- **SET PROBLEM**: Render the data below as a Markdown table with the columns "Row" and "Line," one numbered row per line and no rows for blank lines. Leave the pictures out.

==== DATA EXTRACT ====

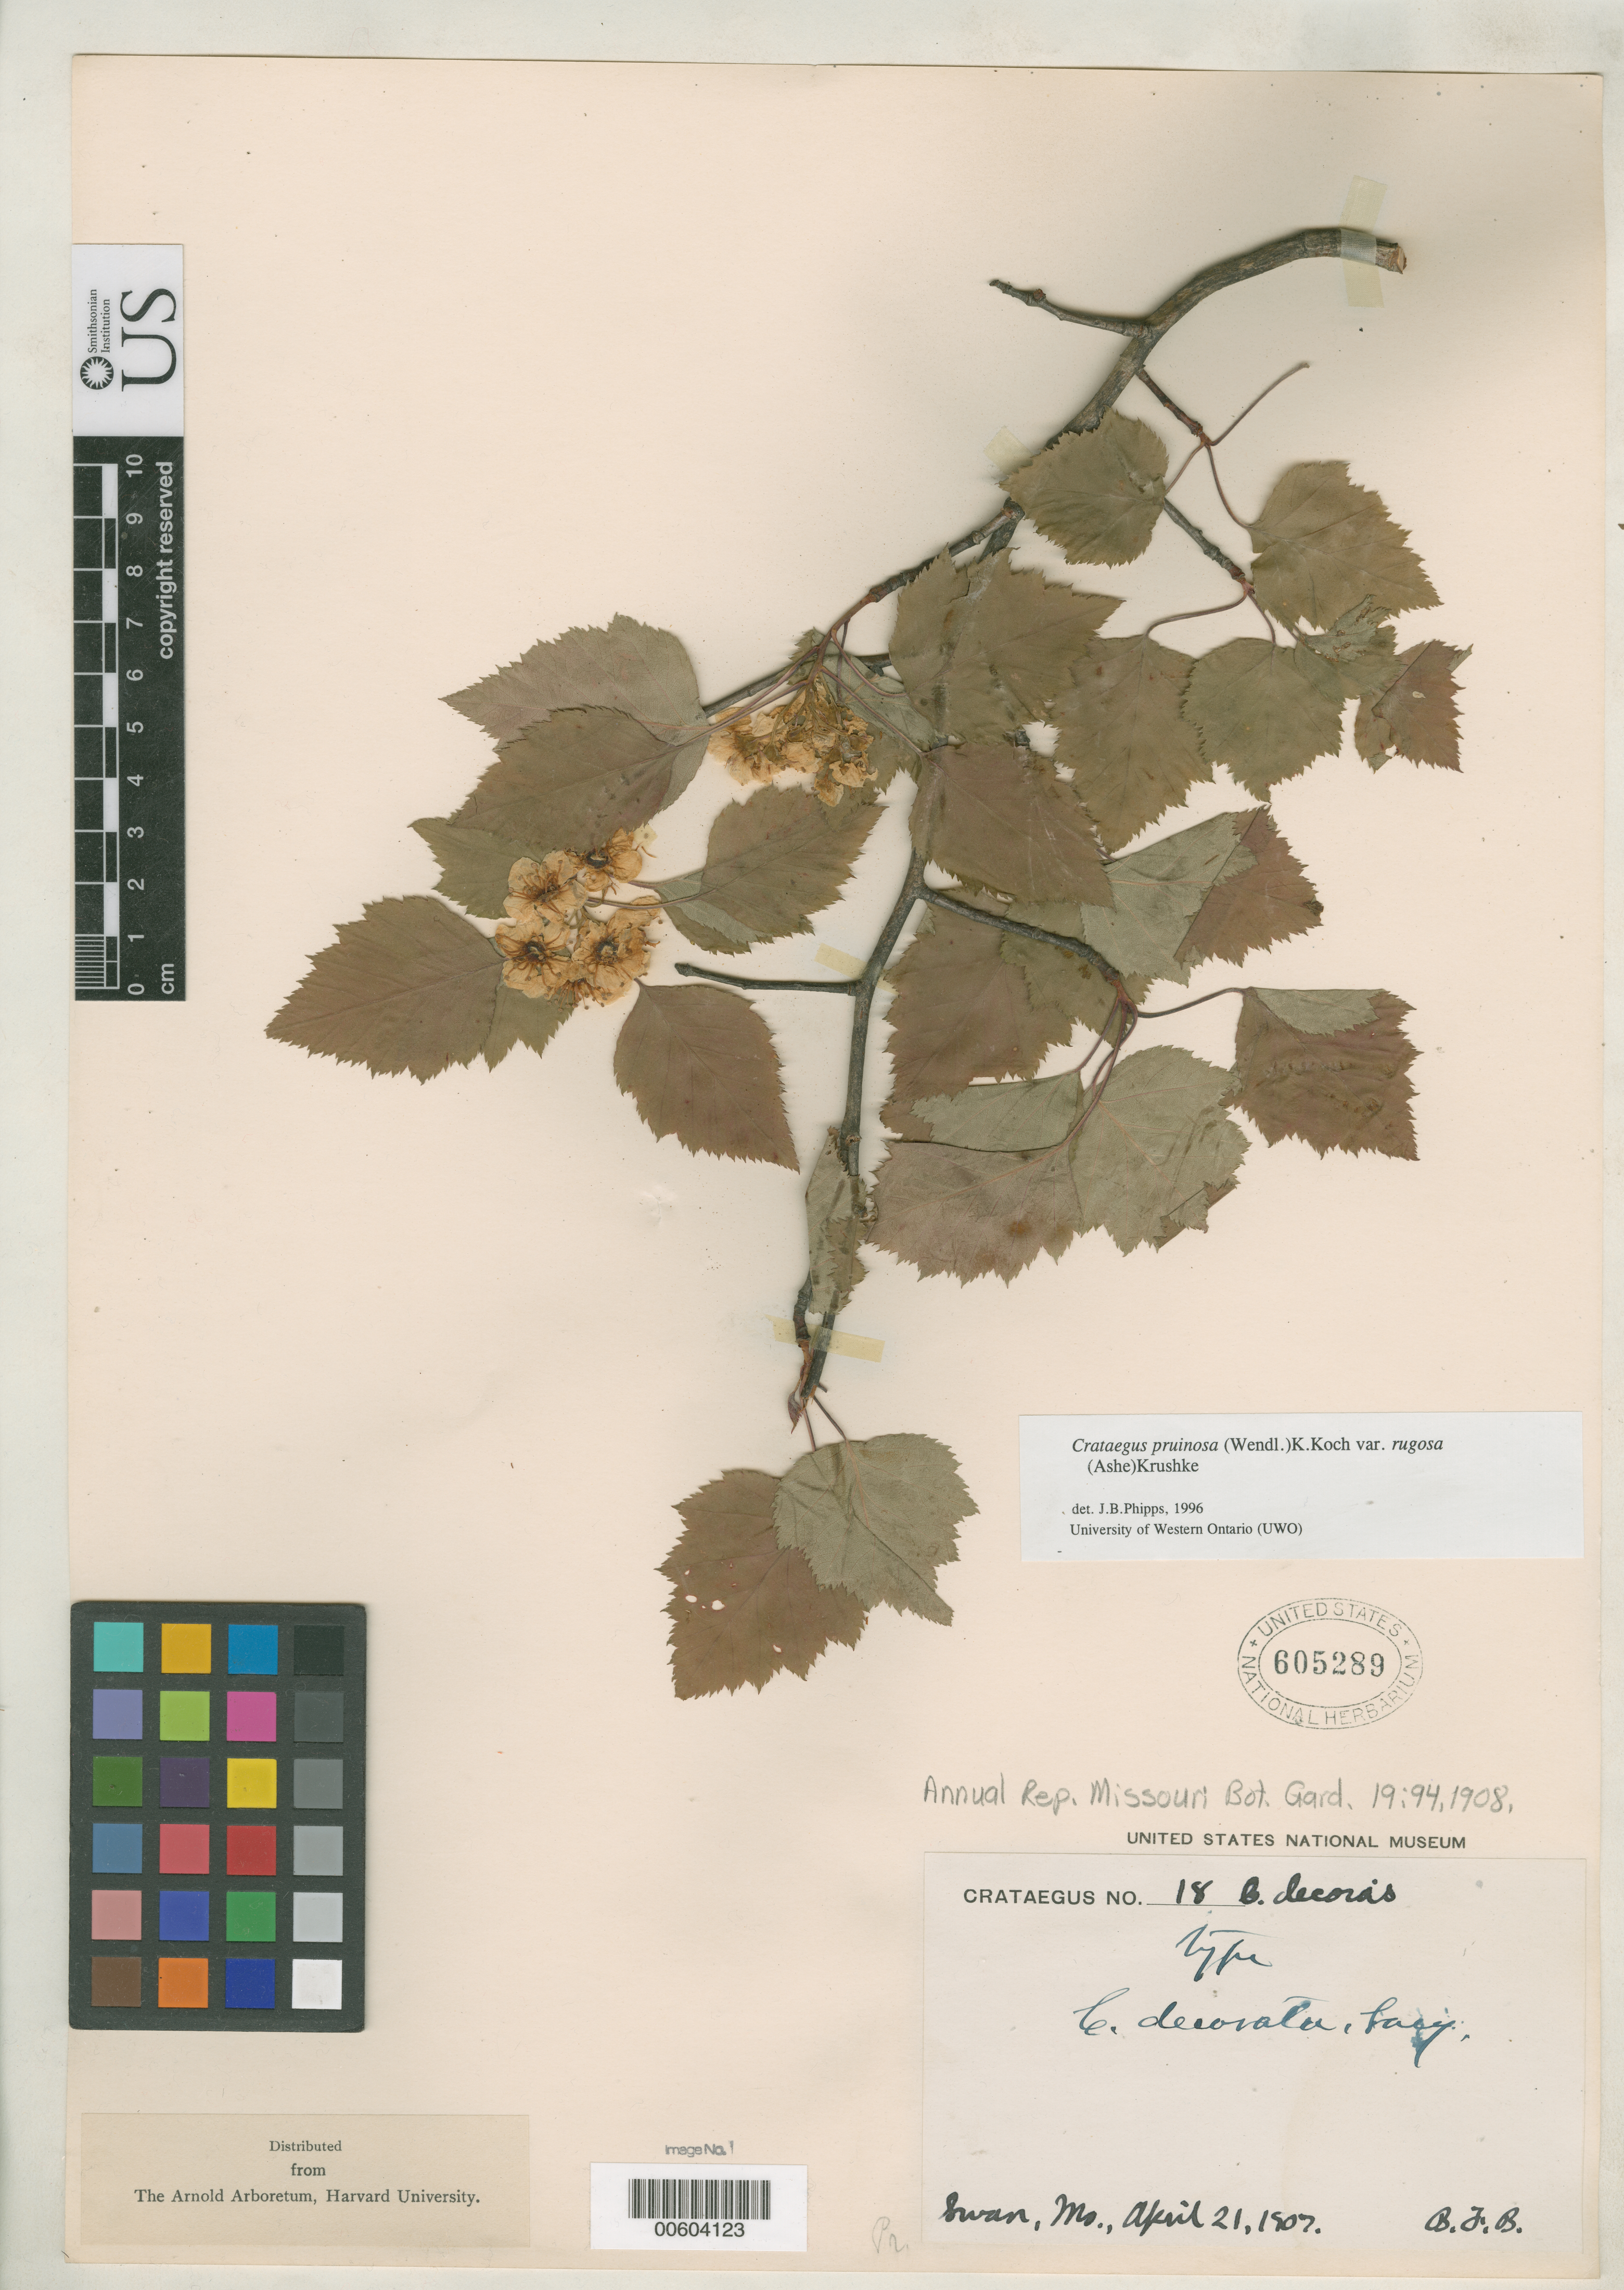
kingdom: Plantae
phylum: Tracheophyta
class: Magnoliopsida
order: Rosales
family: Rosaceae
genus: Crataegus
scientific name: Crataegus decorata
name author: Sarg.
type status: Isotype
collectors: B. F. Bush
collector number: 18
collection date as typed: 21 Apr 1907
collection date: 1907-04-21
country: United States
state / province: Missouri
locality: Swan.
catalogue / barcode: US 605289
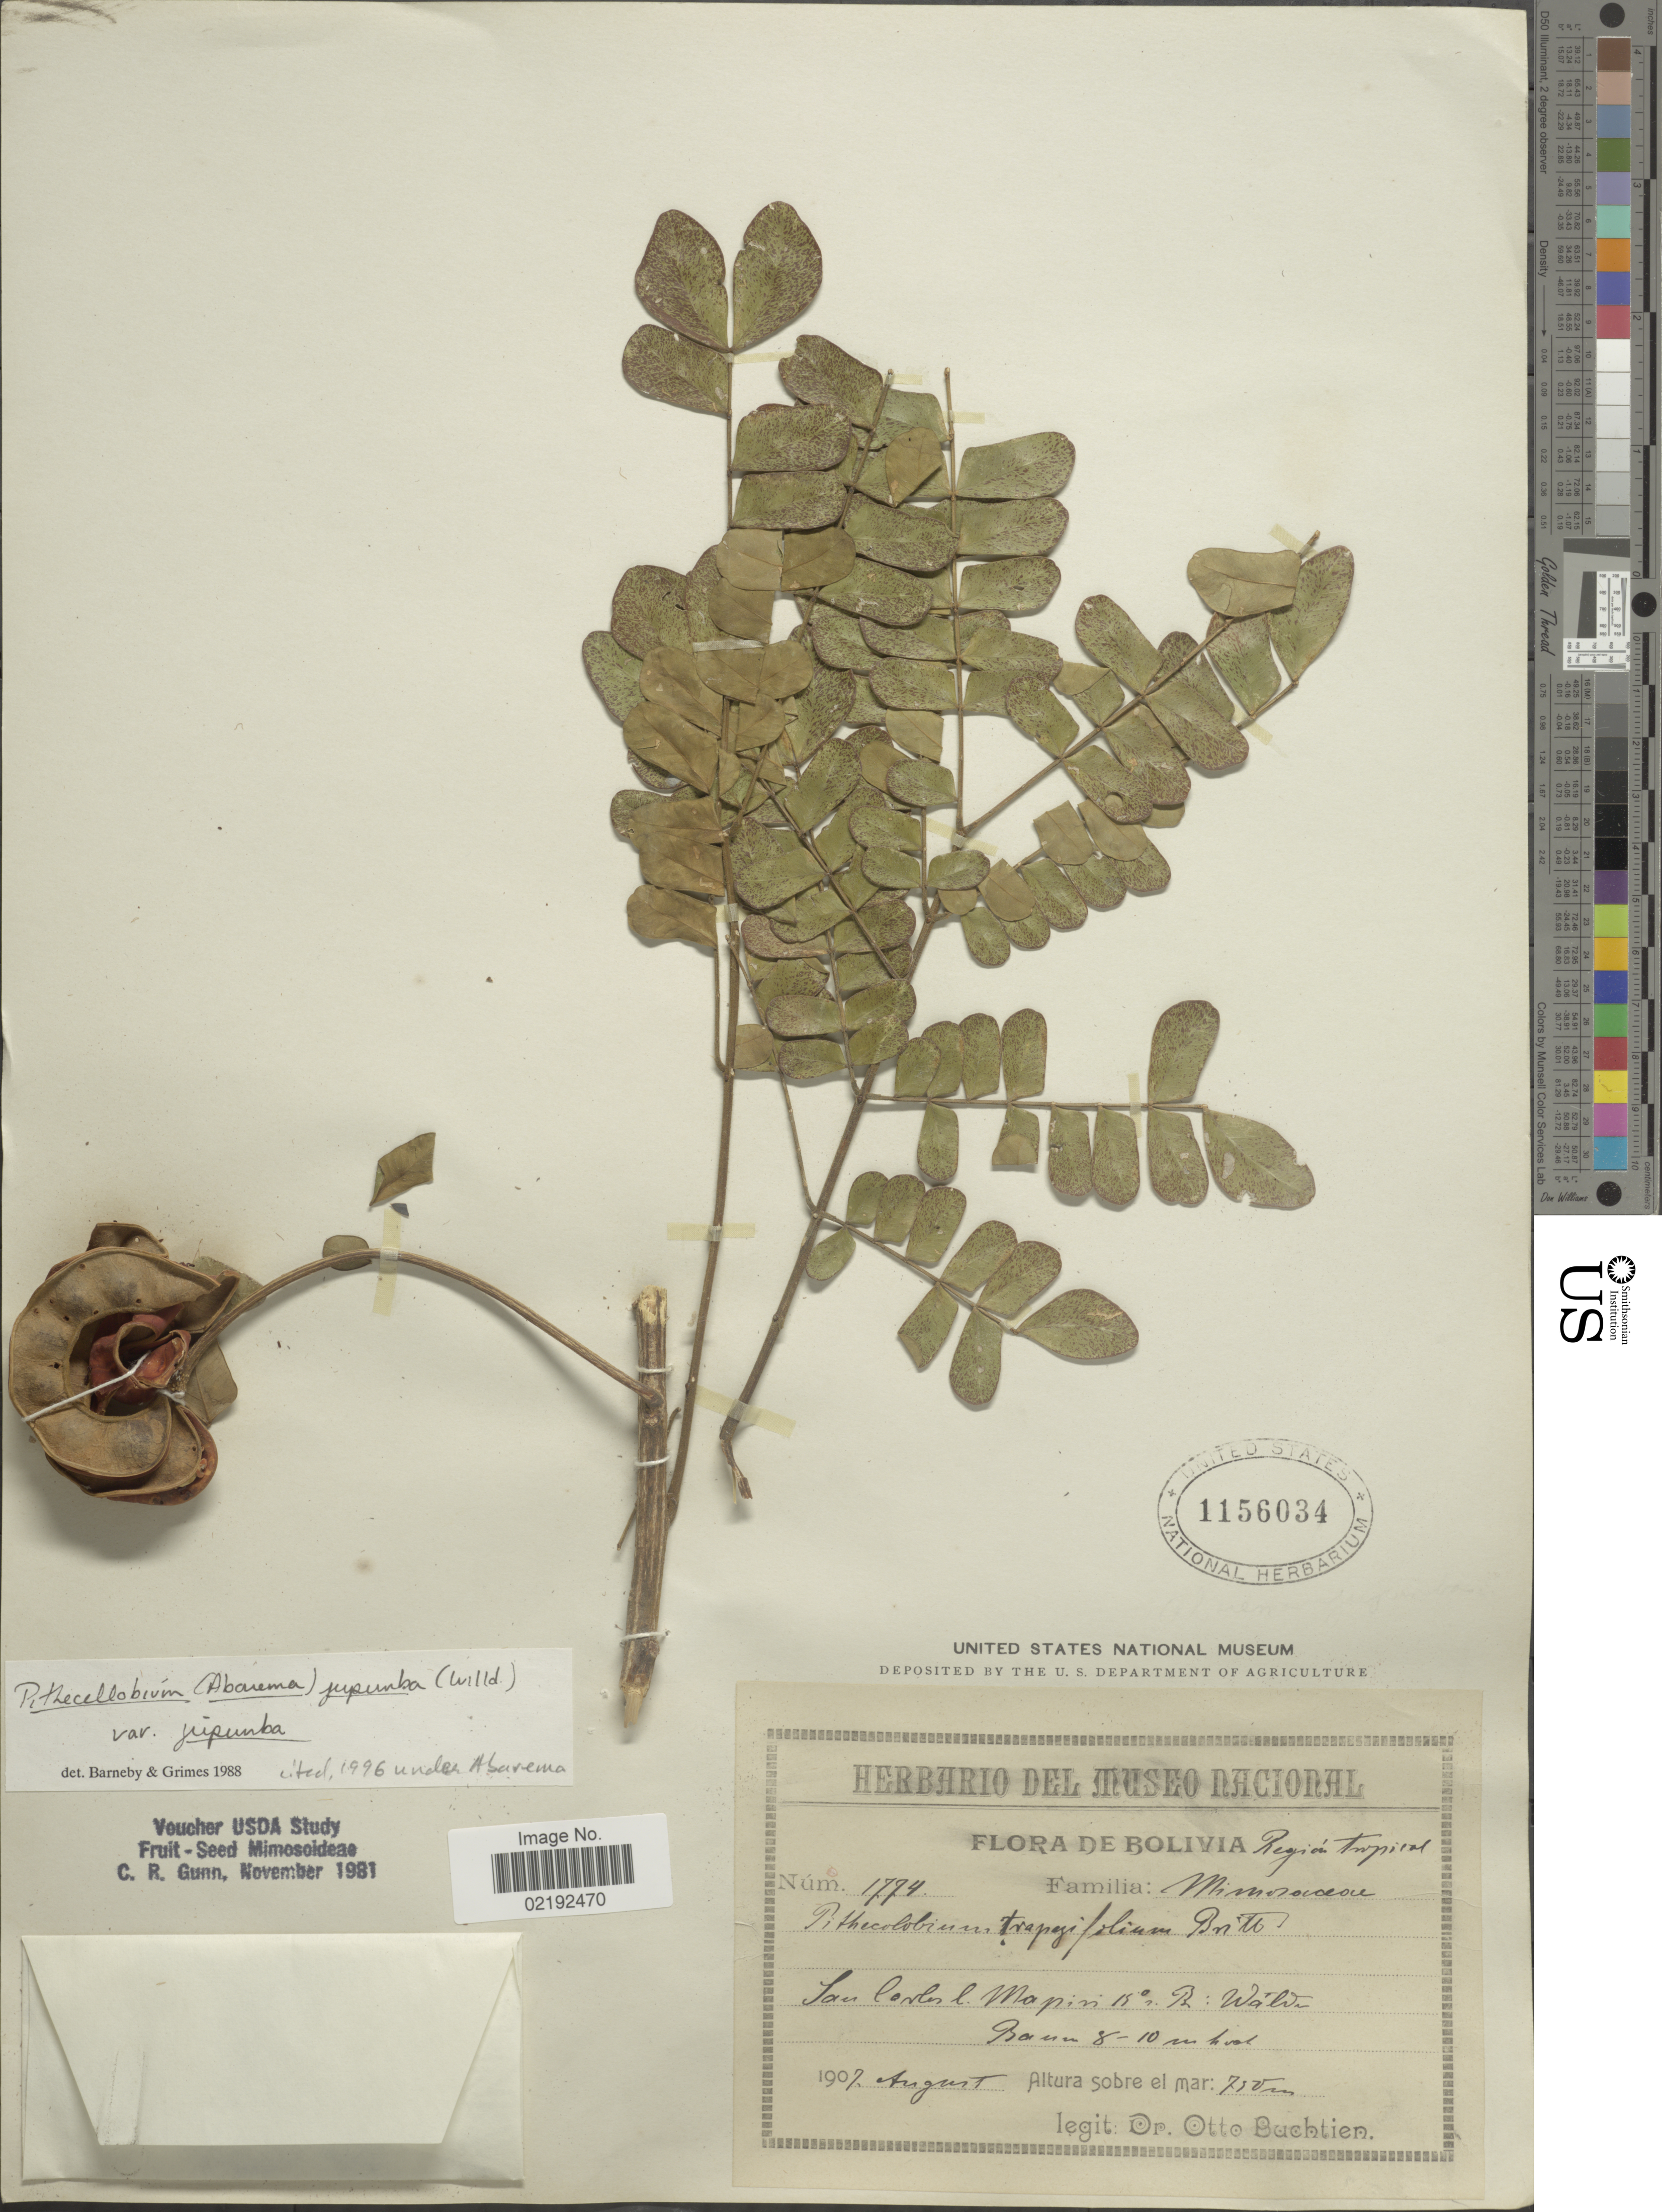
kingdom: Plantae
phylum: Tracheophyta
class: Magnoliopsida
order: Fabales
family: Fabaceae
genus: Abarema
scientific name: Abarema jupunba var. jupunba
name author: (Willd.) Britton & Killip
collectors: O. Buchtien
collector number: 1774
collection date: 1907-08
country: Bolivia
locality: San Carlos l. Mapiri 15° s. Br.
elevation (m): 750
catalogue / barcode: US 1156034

====

- **WORKED SOLUTION**:
| Row | Line |
|---|---|
| 1 | kingdom: Plantae |
| 2 | phylum: Tracheophyta |
| 3 | class: Magnoliopsida |
| 4 | order: Rosales |
| 5 | family: Rosaceae |
| 6 | genus: Crataegus |
| 7 | scientific name: Crataegus decorata |
| 8 | name author: Sarg. |
| 9 | type status: Isotype |
| 10 | collectors: B. F. Bush |
| 11 | collector number: 18 |
| 12 | collection date as typed: 21 Apr 1907 |
| 13 | collection date: 1907-04-21 |
| 14 | country: United States |
| 15 | state / province: Missouri |
| 16 | locality: Swan. |
| 17 | catalogue / barcode: US 605289 |
| 18 | kingdom: Plantae |
| 19 | phylum: Tracheophyta |
| 20 | class: Magnoliopsida |
| 21 | order: Fabales |
| 22 | family: Fabaceae |
| 23 | genus: Abarema |
| 24 | scientific name: Abarema jupunba var. jupunba |
| 25 | name author: (Willd.) Britton & Killip |
| 26 | collectors: O. Buchtien |
| 27 | collector number: 1774 |
| 28 | collection date: 1907-08 |
| 29 | country: Bolivia |
| 30 | locality: San Carlos l. Mapiri 15° s. Br. |
| 31 | elevation (m): 750 |
| 32 | catalogue / barcode: US 1156034 |